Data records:
-*-*-

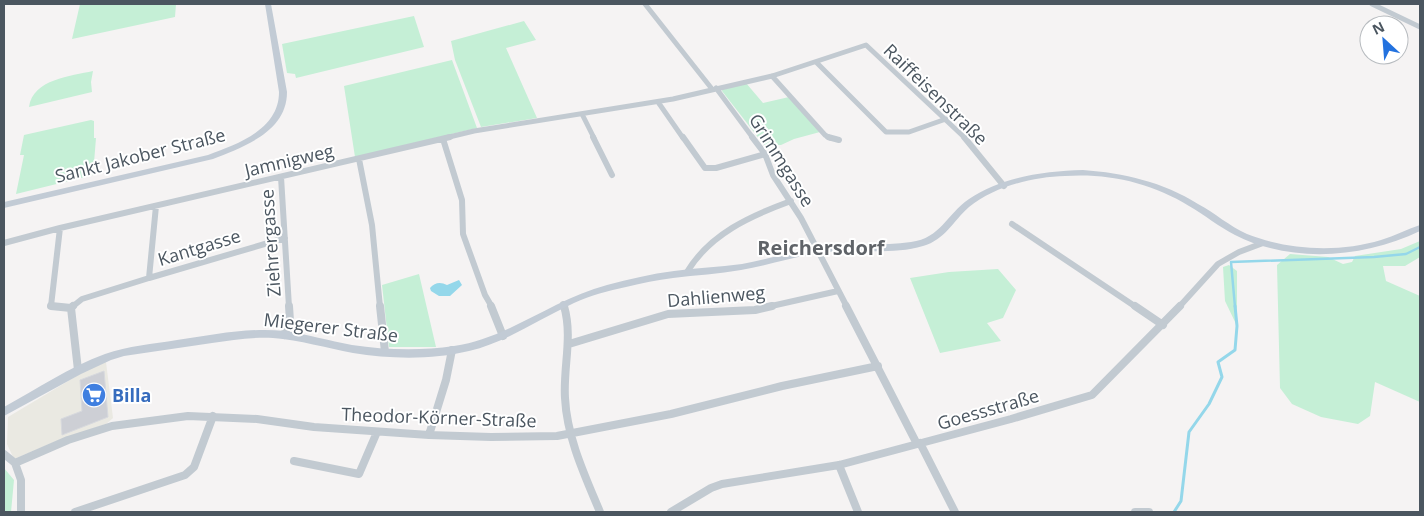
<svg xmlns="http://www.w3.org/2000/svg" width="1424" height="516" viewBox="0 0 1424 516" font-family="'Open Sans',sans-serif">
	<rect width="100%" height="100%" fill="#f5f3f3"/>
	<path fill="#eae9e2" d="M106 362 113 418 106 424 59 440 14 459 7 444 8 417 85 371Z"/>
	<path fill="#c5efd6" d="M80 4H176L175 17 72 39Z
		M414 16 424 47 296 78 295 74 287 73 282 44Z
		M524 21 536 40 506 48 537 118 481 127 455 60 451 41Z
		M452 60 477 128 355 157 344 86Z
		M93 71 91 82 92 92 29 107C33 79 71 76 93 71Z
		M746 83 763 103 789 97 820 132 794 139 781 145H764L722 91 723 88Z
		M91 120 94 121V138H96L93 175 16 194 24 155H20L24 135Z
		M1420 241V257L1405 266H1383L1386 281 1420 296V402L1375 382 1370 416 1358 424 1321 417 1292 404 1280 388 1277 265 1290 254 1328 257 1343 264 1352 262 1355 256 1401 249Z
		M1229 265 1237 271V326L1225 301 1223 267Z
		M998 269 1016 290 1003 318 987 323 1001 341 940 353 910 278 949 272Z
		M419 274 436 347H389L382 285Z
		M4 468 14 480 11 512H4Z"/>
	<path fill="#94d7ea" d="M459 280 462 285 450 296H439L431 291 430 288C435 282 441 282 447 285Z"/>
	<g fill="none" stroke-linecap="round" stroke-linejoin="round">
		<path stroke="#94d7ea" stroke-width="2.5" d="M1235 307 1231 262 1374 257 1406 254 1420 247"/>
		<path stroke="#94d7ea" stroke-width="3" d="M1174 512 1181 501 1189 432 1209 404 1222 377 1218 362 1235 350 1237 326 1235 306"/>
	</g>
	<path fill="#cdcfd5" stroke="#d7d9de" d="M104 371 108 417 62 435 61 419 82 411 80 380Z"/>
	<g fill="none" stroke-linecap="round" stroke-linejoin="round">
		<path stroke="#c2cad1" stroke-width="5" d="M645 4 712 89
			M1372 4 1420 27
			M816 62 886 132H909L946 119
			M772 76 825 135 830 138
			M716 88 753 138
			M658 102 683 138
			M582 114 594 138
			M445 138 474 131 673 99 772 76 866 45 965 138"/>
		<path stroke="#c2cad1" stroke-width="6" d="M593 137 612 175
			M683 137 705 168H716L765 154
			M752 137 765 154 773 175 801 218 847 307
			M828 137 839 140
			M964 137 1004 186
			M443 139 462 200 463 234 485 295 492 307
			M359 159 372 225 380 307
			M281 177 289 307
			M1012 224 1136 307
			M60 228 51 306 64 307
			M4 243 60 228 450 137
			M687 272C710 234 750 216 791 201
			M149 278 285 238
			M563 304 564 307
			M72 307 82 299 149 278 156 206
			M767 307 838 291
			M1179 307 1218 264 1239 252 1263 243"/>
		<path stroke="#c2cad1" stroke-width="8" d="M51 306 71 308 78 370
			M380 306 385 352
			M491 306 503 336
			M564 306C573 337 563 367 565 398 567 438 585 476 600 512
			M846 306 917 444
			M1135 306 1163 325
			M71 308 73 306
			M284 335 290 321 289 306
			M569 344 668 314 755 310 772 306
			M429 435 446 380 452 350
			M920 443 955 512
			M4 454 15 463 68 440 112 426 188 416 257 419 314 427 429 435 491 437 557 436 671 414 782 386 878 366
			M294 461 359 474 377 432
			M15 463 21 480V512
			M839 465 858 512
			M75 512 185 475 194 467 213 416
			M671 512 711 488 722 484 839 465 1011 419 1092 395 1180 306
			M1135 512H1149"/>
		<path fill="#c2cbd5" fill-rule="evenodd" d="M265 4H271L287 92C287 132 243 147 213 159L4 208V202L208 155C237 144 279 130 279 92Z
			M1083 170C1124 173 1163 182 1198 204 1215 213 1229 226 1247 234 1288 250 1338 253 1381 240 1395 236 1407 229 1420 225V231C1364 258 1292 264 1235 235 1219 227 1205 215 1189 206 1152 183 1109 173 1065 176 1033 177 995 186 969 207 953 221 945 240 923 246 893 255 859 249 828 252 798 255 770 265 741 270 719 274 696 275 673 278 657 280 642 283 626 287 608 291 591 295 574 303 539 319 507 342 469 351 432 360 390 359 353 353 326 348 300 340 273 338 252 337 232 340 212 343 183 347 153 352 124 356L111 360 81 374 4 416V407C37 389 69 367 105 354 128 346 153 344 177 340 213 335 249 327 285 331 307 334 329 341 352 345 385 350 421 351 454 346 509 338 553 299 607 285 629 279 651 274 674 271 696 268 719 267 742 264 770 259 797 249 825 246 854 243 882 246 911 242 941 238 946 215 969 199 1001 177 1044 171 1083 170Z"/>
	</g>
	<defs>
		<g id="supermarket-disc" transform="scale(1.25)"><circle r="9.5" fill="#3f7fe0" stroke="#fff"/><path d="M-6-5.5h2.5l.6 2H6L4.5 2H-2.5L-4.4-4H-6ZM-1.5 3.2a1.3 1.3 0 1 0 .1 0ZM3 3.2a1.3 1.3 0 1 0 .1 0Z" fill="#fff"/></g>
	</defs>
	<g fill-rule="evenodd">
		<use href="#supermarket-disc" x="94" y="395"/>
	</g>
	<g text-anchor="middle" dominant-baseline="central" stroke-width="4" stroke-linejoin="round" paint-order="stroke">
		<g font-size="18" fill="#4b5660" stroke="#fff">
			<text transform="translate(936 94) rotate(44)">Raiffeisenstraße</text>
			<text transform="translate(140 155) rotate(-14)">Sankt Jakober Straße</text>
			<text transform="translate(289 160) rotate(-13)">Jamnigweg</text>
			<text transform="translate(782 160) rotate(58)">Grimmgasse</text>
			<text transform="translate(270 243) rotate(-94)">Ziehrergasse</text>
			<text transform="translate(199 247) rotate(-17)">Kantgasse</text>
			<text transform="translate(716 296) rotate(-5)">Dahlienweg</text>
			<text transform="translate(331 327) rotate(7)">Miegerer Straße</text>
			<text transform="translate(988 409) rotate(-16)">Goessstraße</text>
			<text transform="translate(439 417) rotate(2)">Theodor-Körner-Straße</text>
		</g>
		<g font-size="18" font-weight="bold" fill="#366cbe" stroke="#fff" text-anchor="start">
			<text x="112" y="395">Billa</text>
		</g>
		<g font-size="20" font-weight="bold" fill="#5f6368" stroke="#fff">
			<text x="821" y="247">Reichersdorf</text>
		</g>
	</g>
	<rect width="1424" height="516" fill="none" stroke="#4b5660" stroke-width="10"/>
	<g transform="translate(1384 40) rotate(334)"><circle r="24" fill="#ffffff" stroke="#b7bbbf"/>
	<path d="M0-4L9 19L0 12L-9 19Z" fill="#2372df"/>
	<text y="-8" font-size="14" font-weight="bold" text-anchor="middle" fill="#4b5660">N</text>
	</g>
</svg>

-*-*-

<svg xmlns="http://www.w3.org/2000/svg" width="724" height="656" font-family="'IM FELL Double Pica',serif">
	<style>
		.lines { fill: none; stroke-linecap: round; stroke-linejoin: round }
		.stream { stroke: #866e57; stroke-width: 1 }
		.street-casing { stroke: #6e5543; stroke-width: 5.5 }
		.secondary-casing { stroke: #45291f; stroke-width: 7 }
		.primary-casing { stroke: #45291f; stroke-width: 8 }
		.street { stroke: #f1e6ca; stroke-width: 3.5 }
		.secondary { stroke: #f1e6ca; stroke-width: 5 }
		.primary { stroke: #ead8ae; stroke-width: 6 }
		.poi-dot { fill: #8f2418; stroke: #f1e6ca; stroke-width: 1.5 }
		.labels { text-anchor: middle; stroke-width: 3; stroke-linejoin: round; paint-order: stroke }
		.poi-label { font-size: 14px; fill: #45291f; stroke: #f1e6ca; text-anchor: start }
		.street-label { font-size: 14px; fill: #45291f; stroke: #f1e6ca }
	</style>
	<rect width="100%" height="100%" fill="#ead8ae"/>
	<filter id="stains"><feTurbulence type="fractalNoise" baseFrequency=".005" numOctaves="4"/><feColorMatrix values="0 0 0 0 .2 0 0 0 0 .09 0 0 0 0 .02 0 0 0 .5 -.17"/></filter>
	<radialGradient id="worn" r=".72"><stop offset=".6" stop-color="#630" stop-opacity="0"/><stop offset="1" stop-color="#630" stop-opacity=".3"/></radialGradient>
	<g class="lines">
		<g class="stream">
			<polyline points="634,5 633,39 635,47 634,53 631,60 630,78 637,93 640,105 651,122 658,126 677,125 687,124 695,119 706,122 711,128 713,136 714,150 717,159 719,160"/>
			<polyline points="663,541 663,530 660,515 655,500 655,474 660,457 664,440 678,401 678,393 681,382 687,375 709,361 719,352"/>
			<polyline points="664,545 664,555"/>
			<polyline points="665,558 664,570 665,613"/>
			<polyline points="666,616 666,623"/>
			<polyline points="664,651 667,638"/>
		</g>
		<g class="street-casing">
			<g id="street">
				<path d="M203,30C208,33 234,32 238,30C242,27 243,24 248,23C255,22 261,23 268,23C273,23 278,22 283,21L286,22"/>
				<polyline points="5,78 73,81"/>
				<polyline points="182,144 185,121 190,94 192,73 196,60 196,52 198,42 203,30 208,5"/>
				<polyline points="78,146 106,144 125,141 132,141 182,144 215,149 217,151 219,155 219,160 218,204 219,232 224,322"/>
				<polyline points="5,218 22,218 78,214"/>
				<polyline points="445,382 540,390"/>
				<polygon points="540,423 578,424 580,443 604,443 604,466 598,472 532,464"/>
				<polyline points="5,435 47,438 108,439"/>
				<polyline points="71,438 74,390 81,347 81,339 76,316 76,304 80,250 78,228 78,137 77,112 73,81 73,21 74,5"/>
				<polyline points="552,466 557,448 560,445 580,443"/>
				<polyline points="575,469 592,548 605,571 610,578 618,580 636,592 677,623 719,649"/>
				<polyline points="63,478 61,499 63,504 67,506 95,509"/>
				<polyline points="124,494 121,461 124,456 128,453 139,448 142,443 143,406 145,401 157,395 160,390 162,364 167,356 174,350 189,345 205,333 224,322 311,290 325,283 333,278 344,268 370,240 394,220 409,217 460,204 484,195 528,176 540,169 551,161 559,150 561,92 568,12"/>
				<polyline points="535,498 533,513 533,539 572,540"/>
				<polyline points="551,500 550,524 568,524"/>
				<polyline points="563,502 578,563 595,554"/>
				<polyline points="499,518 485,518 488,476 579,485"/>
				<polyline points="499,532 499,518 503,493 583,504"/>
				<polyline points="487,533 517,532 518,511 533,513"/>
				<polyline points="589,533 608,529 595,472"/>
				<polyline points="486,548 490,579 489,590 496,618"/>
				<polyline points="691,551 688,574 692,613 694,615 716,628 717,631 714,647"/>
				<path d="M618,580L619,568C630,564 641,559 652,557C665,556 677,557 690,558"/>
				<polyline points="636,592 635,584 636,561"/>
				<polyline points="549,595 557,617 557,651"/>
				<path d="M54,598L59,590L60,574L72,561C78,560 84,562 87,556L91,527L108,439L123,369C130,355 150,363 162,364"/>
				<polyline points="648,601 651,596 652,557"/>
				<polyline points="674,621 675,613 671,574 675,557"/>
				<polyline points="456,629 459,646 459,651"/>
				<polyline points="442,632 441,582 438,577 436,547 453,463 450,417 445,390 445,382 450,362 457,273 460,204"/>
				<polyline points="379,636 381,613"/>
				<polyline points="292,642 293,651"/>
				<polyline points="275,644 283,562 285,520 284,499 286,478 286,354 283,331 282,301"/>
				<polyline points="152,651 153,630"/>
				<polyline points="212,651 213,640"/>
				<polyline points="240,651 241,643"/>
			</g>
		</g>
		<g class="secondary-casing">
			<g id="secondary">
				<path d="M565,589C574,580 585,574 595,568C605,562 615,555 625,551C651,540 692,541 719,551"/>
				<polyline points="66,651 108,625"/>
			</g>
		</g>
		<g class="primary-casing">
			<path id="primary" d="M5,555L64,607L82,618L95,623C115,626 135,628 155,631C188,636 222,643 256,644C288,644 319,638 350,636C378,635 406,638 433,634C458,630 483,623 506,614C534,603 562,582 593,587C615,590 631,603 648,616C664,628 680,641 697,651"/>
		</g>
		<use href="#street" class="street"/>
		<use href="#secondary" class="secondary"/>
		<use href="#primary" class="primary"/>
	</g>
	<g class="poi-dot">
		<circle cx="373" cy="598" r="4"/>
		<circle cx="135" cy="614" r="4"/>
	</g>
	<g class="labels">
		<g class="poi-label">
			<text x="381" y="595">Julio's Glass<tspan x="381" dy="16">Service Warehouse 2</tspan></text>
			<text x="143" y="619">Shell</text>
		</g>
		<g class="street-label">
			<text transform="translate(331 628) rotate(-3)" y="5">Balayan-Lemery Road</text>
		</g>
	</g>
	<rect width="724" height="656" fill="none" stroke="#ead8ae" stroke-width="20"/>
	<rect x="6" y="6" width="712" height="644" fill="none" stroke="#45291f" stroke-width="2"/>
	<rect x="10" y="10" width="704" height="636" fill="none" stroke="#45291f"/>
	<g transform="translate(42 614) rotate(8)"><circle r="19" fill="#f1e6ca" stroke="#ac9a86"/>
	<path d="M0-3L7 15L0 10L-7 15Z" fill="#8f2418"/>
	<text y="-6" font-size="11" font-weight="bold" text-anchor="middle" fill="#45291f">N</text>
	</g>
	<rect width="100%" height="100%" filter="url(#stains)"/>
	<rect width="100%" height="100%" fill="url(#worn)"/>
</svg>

-*-*-

What to do:
From the entries, report each line that includes the word "worn".

Solution below:
	<radialGradient id="worn" r=".72"><stop offset=".6" stop-color="#630" stop-opacity="0"/><stop offset="1" stop-color="#630" stop-opacity=".3"/></radialGradient>
	<rect width="100%" height="100%" fill="url(#worn)"/>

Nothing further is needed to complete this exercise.